The simplest way to use the emacsclient program is to run the shell command ' emacsclient file ', where file is a file name. This connects to an Emacs server, and tells that Emacs process to visit file in one of its existing frames—either a graphical frame, or one in a text terminal (see Frames and Graphical Displays).
I use keychain
to manage ssh-agents. It starts the agent and dumps relevant parameters (agent PID and socket) into a script that can be sourced by a shell. There's an Emacs package keychain-environment
that can pull this into Emacs.
~/.bash_profile
:
# keychain manages ssh-agents
type keychain >&/dev/null \
&& keychain --agents ssh
This starts runs keychain
at login, which will start an ssh-agent
and dump its info to a file. keychain
is idempotent, so subsequent logins (e.g. logging in with ssh
) will not start a new ssh-agent
if it's already running.
~/.bashrc
:
# keychain keeps track of ssh-agents
[ -f $HOME/.keychain/$HOSTNAME-sh ] \
&& . $HOME/.keychain/$HOSTNAME-sh
This allows any new shell to reuse the agent.
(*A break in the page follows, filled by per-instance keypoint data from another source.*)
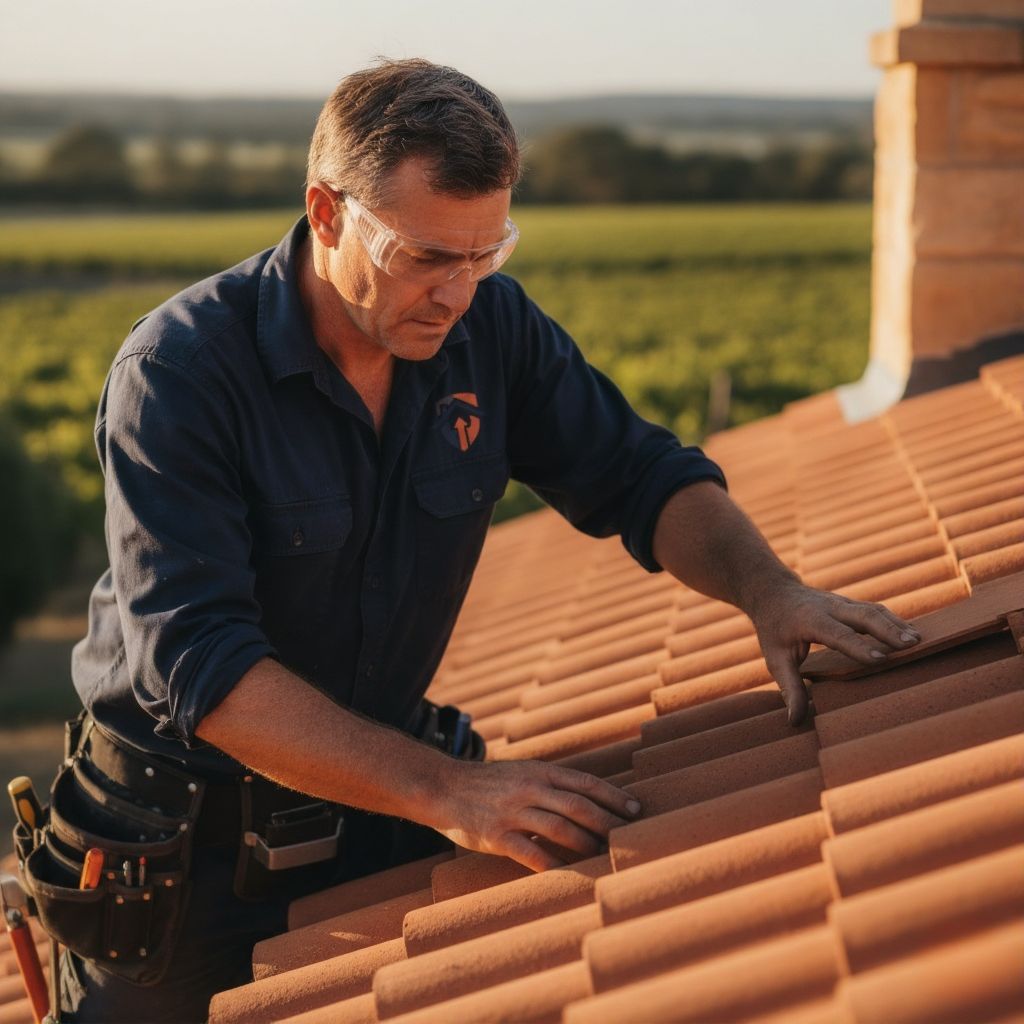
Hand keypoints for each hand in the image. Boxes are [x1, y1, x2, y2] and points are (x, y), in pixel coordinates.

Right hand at [433, 759, 641, 871]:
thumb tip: (592, 800)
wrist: (444, 788)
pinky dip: (553, 864)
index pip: (585, 783)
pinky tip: (568, 873)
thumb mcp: (523, 772)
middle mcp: (529, 788)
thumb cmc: (490, 783)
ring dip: (586, 844)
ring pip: (560, 829)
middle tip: (628, 837)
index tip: (637, 809)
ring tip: (603, 855)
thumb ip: (552, 784)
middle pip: (578, 806)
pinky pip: (531, 853)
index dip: (613, 797)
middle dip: (608, 822)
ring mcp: (513, 812)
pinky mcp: (497, 836)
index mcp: (539, 771)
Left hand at [749, 580, 921, 725]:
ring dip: (896, 623)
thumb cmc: (775, 629)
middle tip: (912, 644)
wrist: (773, 593)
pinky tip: (912, 633)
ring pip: (873, 610)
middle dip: (888, 629)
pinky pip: (874, 610)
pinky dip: (894, 620)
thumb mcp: (775, 658)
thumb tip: (795, 721)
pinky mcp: (850, 604)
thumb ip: (789, 688)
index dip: (859, 647)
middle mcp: (829, 608)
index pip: (837, 634)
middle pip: (862, 615)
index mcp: (810, 621)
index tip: (881, 659)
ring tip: (919, 640)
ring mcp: (841, 603)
I don't think this is actually relevant to Emacs, but is obviously useful.
~/.emacs.d/init.el
:
(require 'keychain-environment)
(keychain-refresh-environment)
This loads the agent info into Emacs, so Emacs can talk to it (or more accurately, any ssh
process started by Emacs can see the relevant env vars).
The ssh-agent must be running in a parent process of the process you want to use it. This is why it is often started as part of the setup for the window manager - all sub-processes of the window manager i.e. terminals and programs run by the user, will be able to use the ssh-agent.
In your case, you could perhaps run ssh-agent as the parent process in your systemd user service that starts emacs, but then of course your agent won't work with other uses, such as from terminals opened under your wm.